I remembered the place perfectly—we had often passed by it in our
drives. It was one of the oldest farms in the neighbourhood,
situated in a solitary, sheltered spot, inland at the junction of
two hills.

"They are relations of Mrs. Clements at Todd's Corner," she went
on, "and they had often asked her to go and see them. She said
she would go, and take me with her, for the quiet and the fresh
air. It was very kind, was it not? I would have gone anywhere to
be quiet, and safe, and out of the way. But when I heard that
Todd's Corner was near Limmeridge—oh! I was so happy I would have
walked all the way barefoot to get there, and see the schools and
the village and Limmeridge House again. They are very good people
at Todd's Corner. I hope I shall stay there a long time. There
is only one thing I don't like about them, and don't like about
Mrs. Clements—-"

"What is it?"

"They will tease me about dressing all in white—they say it looks
so particular. How do they know? Mrs. Fairlie knew best. Mrs.
Fairlie would never have made me wear this ugly blue cloak! Ah!
she was fond of white in her lifetime, and here is white stone
about her grave—and I am making it whiter for her sake. She
often wore white herself, and she always dressed her little
daughter in white. Is Miss Fairlie well and happy? Does she wear
white now, as she used when she was a girl?"

Her voice sank when she put the questions about Miss Fairlie, and
she turned her head farther and farther away from me. I thought I
detected, in the alteration of her manner, an uneasy consciousness
of the risk she had run in sending the anonymous letter, and I
instantly determined so to frame my answer as to surprise her into
owning it.

"Miss Fairlie was not very well or very happy this morning," I
said.

She murmured a few words, but they were spoken so confusedly, and
in such a low tone, that I could not even guess at what they
meant.

"Did you ask me why Miss Fairlie was neither well nor happy this
morning?" I continued.

"No," she said quickly and eagerly—"oh no, I never asked that."
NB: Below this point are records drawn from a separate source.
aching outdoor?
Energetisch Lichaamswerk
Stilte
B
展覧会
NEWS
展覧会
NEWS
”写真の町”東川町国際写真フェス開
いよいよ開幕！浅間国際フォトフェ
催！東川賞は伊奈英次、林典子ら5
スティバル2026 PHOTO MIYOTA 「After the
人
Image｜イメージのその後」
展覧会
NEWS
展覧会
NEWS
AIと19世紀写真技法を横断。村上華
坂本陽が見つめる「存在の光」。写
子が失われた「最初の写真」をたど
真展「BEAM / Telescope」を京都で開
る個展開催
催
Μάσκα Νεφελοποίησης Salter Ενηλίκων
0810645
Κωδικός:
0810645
"I will tell you without your asking," I went on. "Miss Fairlie
has received your letter."

She had been down on her knees for some little time past,
carefully removing the last weather-stains left about the
inscription while we were speaking together. The first sentence
of the words I had just addressed to her made her pause in her
occupation, and turn slowly without rising from her knees, so as
to face me. The second sentence literally petrified her. The
cloth she had been holding dropped from her hands—her lips fell
apart—all the little colour that there was naturally in her face
left it in an instant.

"How do you know?" she said faintly. "Who showed it to you?" The
blood rushed back into her face—rushed overwhelmingly, as the
sense rushed upon her mind that her own words had betrayed her.
She struck her hands together in despair. "I never wrote it," she
gasped affrightedly; "I know nothing about it!"

"Yes," I said, "you wrote it, and you know about it. It was wrong
to send such a letter, it was wrong to frighten Miss Fairlie. If
you had anything to say that it was right and necessary for her to
hear, you should have gone yourself to Limmeridge House—you
should have spoken to the young lady with your own lips."
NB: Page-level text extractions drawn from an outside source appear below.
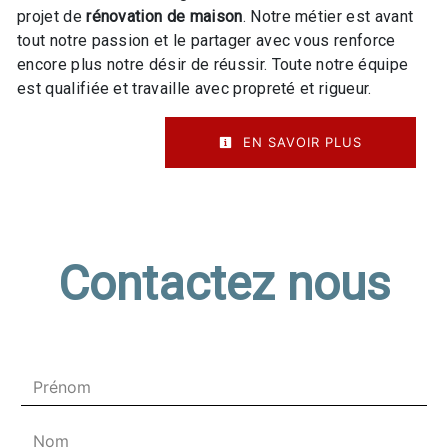
projet de
rénovation de maison
. Notre métier est avant
tout notre passion et le partager avec vous renforce
encore plus notre désir de réussir. Toute notre équipe
est qualifiée et travaille avec propreté et rigueur.
EN SAVOIR PLUS
Contactez nous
She crouched down over the flat stone of the grave, till her face
was hidden on it, and made no reply.

"Miss Fairlie will be as good and kind to you as her mother was,
if you mean well," I went on. "Miss Fairlie will keep your
secret, and not let you come to any harm. Will you see her to-
morrow at the farm? Will you meet her in the garden at Limmeridge
House?"

"Oh, if I could die, and be hidden and at rest with YOU!" Her lips
murmured the words close on the grave-stone, murmured them in
tones of passionate endearment, to the dead remains beneath. "You
know how I love your child, for your sake! Oh, Mrs. Fairlie! Mrs.
Fairlie! tell me how to save her. Be my darling and my mother
once more, and tell me what to do for the best."